SWAC Commissioner Charles McClelland, during a recent interview with longtime Alcorn State broadcaster Charles Edmond, said the league benefited from the opportunities that were provided as a result of Sanders’ association with the conference.

“Everyone talked about Coach Prime and how he exited. But the one thing that I’ve always stated is that from a SWAC office standpoint, we wanted to capitalize … and I think we did,” said McClelland. “We wanted to elevate the brand. One thing nobody can deny about what Coach Prime brought was more eyeballs on us and we’ve been able to enhance the conference from a financial standpoint, visibility standpoint, and television standpoint. And that’s going to continue to grow.”

SWAC Commissioner Charles McClelland
Charles McClelland. HBCU Sports/YouTube

 

In an interview with 60 Minutes last October, McClelland said that Sanders “opened up doors for the Southwestern Athletic Conference that we could not get into” otherwise.

The commissioner indicated that Sanders’ impact — or the so-called Prime effect — on attendance figures was notable for Jackson State relative to the rest of the SWAC but not necessarily extraordinary.

“When we track his impact from an attendance standpoint, it is measured in the thousands, not tens of thousands but in the thousands,” he said. “Some of our highly watched games definitely included Jackson State, but others included Southern, Florida A&M and Alcorn (State). So, people watched the games. Yes, Jackson State had more of higher watched games but across the board, our numbers were up. And that’s because more people saw the SWAC and saw it was a great brand of football.”
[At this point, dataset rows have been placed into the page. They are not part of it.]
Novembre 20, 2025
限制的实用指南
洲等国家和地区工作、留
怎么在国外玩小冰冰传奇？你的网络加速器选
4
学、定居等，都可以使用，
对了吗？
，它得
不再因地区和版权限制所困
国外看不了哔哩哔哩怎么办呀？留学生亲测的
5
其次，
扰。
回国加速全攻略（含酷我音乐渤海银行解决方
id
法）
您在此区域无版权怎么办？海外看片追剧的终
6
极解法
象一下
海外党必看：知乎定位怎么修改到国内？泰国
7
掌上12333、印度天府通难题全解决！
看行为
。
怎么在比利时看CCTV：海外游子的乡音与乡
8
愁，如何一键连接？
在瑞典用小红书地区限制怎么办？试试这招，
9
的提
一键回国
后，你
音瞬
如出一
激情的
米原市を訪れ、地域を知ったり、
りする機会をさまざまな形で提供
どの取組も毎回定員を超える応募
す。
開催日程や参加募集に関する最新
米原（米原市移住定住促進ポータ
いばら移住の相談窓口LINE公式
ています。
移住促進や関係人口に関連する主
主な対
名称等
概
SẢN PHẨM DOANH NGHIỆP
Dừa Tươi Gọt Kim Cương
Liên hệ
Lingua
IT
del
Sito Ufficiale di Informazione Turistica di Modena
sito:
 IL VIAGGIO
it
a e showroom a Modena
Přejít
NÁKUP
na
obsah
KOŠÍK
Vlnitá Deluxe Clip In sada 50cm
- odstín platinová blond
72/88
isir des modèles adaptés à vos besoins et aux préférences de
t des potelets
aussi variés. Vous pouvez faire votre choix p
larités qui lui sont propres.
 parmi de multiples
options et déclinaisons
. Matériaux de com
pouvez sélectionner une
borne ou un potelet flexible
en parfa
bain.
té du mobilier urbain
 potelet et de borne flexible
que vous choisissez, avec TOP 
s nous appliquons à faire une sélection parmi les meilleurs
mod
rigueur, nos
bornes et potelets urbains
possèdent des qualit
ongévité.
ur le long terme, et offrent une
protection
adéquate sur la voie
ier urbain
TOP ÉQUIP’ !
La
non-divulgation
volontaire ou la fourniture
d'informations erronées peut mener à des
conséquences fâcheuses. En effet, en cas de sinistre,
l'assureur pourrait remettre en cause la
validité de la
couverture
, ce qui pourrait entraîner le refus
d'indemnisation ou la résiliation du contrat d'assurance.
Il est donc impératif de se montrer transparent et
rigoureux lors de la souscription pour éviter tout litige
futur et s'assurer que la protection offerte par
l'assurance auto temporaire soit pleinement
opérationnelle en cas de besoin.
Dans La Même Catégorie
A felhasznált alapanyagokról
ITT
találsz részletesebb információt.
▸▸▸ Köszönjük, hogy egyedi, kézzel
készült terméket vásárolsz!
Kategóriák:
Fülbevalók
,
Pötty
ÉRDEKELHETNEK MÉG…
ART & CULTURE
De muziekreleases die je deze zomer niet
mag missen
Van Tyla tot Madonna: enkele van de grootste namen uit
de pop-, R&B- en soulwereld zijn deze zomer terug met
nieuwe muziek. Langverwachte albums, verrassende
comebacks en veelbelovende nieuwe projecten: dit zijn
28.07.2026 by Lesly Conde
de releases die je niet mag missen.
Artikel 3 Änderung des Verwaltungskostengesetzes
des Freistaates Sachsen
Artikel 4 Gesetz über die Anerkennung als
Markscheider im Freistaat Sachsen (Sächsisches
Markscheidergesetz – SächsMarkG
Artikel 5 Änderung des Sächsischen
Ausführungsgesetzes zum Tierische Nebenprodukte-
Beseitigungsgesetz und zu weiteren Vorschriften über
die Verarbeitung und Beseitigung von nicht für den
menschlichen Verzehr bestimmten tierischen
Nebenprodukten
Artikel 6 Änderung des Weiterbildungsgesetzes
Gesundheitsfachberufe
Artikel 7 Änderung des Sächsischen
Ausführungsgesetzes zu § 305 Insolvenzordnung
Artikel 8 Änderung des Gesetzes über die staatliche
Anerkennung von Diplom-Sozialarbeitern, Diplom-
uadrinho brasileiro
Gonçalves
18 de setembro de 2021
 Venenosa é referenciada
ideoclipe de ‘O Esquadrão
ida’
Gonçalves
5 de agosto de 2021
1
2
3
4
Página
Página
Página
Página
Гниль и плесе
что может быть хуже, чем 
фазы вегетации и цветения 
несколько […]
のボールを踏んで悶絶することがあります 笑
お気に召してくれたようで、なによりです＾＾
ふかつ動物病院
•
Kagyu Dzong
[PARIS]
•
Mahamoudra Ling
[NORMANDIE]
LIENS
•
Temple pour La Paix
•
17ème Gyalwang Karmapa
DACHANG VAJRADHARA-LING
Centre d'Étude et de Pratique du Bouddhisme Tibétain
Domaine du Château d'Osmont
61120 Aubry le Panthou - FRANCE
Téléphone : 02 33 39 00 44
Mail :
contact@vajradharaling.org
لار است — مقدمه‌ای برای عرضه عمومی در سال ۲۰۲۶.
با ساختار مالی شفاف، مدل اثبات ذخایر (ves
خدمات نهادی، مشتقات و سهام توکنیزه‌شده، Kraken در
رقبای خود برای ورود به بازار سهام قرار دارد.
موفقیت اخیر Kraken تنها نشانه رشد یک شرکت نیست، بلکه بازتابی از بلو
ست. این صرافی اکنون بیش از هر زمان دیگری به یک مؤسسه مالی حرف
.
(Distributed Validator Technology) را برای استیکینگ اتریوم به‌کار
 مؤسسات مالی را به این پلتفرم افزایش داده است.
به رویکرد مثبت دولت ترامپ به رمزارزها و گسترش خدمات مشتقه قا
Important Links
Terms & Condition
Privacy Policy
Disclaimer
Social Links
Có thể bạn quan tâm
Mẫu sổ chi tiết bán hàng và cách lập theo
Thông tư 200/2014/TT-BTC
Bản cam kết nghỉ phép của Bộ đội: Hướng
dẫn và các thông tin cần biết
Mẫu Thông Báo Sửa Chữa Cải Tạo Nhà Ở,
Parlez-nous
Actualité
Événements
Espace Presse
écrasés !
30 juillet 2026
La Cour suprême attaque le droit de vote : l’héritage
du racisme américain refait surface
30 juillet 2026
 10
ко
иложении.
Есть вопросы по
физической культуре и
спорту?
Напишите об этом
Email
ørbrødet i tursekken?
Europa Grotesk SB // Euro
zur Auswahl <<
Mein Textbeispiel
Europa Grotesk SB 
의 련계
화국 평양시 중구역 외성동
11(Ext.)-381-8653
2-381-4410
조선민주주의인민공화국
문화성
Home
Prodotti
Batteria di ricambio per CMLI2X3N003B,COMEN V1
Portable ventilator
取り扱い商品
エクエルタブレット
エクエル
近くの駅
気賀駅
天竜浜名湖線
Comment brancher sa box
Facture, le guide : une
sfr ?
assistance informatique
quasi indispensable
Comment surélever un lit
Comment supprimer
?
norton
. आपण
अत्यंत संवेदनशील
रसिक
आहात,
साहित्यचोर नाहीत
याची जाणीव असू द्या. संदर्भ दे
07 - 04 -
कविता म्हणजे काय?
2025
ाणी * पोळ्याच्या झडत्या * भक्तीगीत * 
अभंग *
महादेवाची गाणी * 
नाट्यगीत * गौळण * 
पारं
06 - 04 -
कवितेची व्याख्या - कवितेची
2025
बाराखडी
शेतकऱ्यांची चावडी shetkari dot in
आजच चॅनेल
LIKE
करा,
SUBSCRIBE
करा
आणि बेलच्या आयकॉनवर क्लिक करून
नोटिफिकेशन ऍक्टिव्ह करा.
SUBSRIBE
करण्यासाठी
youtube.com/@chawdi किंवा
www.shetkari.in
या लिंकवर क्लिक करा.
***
And greater interest in the SWAC meant an increase in not only attendance and viewership but corporate partners, McClelland explained.

“We’ve seen an increase in corporate partners wanting to be part of this. We’ve seen an increase in the number of games that our television partners want to put on,” he said. “So we’re going to be in a very good spot, and we appreciate it.”

In January, just ahead of the SWAC Championship Game, McClelland described the SWAC as “not the small black college conference anymore” in the landscape of DI athletics because of the economic strides it made.

McClelland spoke highly of the league’s partnership with ESPN and HBCUGO which featured several SWAC football games and men’s a women’s basketball games during the 2022-23 season.

During that same press conference in January, McClelland also mentioned that thanks to revenue growth, the SWAC had distributed more than $9 million to its 12 members — a high among all other FCS conferences and some FBS leagues.

“We’re not going to lose that momentum. It is going to be left up to use to continue to play a great brand of football,” McClelland told Edmond.